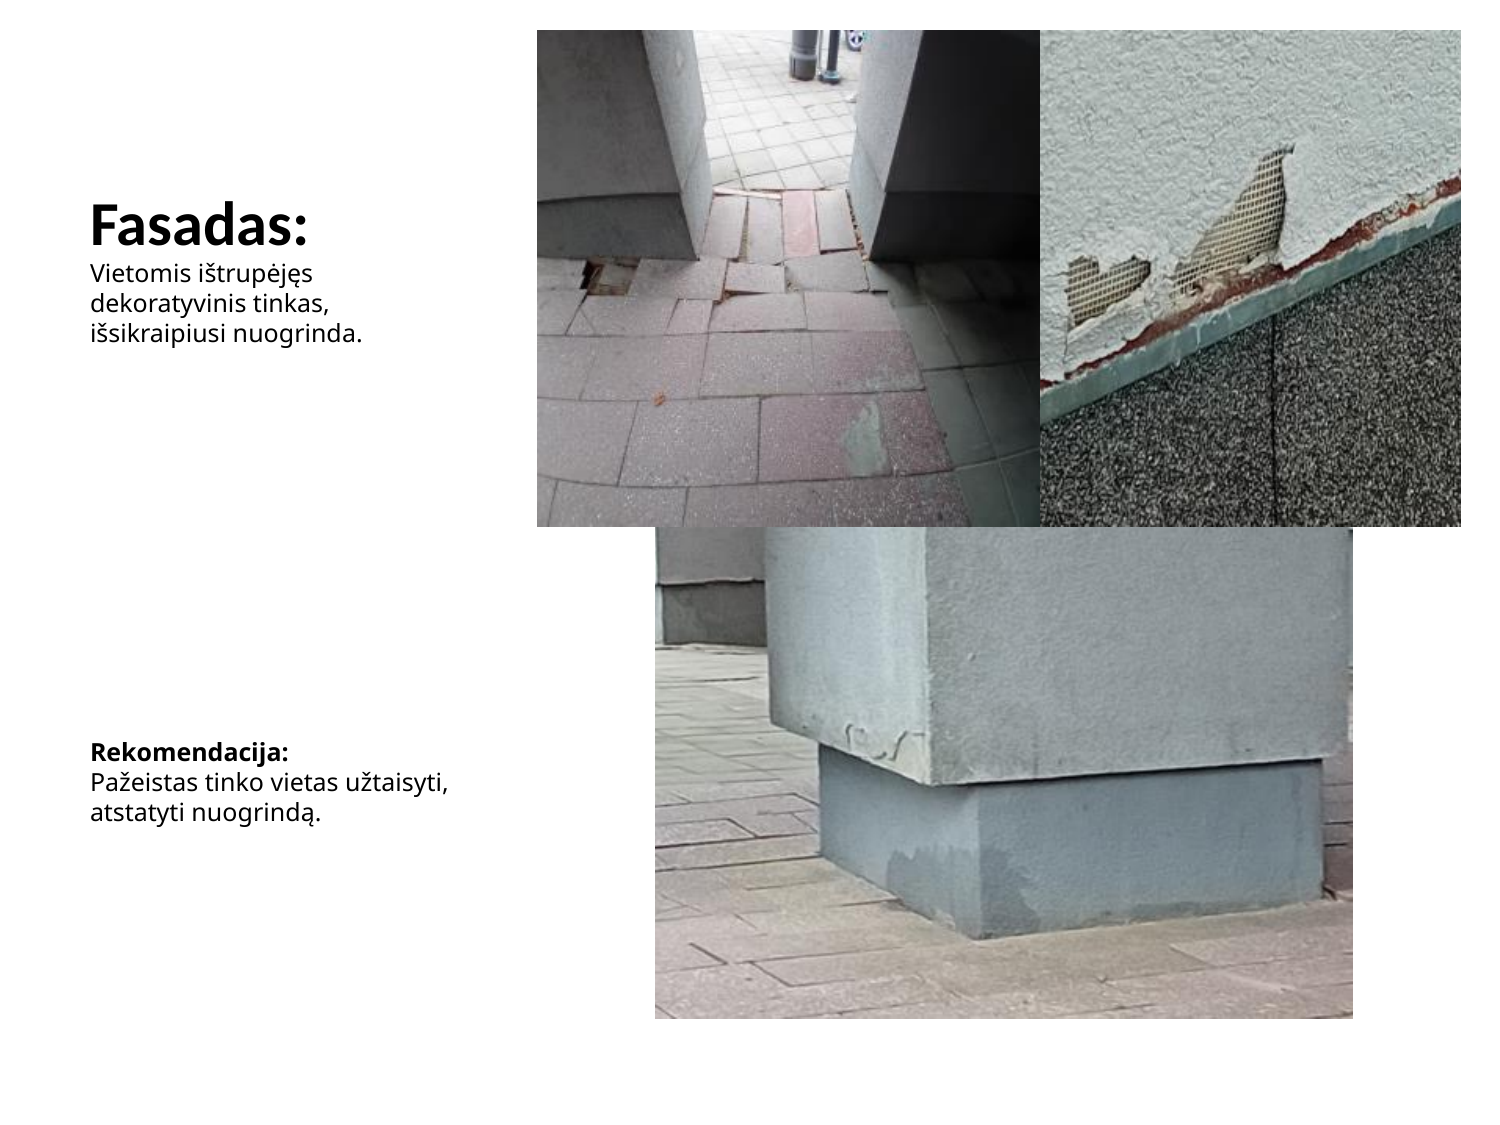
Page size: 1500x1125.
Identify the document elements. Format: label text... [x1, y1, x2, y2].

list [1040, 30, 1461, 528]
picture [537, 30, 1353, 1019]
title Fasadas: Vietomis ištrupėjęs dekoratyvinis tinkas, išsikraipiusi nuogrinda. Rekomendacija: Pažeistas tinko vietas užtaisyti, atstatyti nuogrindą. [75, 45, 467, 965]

++++++++++++++++++++

Work to complete =
Can you quote exactly the lines from the one containing "Identify the document" through the last line of the records above, and nothing else?

Reply to the exercise =
Identify the document elements. Format: label text... [x1, y1, x2, y2].

list [1040, 30, 1461, 528]
picture [537, 30, 1353, 1019]
title Fasadas: Vietomis ištrupėjęs dekoratyvinis tinkas, išsikraipiusi nuogrinda. Rekomendacija: Pažeistas tinko vietas užtaisyti, atstatyti nuogrindą. [75, 45, 467, 965]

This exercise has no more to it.